Exercise prompt
Format the text read from all the records as a JSON list of strings, one string per line. Leave out blank lines and the pictures.

Working data
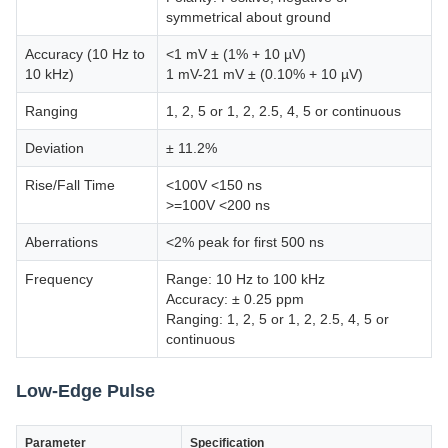
symmetrical about ground
Accuracy (10 Hz to
<1 mV ± (1% + 10 µV)
10 kHz)
1 mV-21 mV ± (0.10% + 10 µV)
Ranging
1, 2, 5 or 1, 2, 2.5, 4, 5 or continuous
Deviation
± 11.2%
Rise/Fall Time
<100V <150 ns
>=100V <200 ns
Aberrations
<2% peak for first 500 ns
Frequency
Range: 10 Hz to 100 kHz
Accuracy: ± 0.25 ppm
Ranging: 1, 2, 5 or 1, 2, 2.5, 4, 5 or
continuous
Low-Edge Pulse
Parameter
Specification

Completed exercise
[
  "symmetrical about ground",
  "Accuracy (10 Hz to",
  "<1 mV ± (1% + 10 µV)",
  "10 kHz)",
  "1 mV-21 mV ± (0.10% + 10 µV)",
  "Ranging",
  "1, 2, 5 or 1, 2, 2.5, 4, 5 or continuous",
  "Deviation",
  "± 11.2%",
  "Rise/Fall Time",
  "<100V <150 ns",
  ">=100V <200 ns",
  "Aberrations",
  "<2% peak for first 500 ns",
  "Frequency",
  "Range: 10 Hz to 100 kHz",
  "Accuracy: ± 0.25 ppm",
  "Ranging: 1, 2, 5 or 1, 2, 2.5, 4, 5 or",
  "continuous",
  "Low-Edge Pulse",
  "Parameter",
  "Specification"
]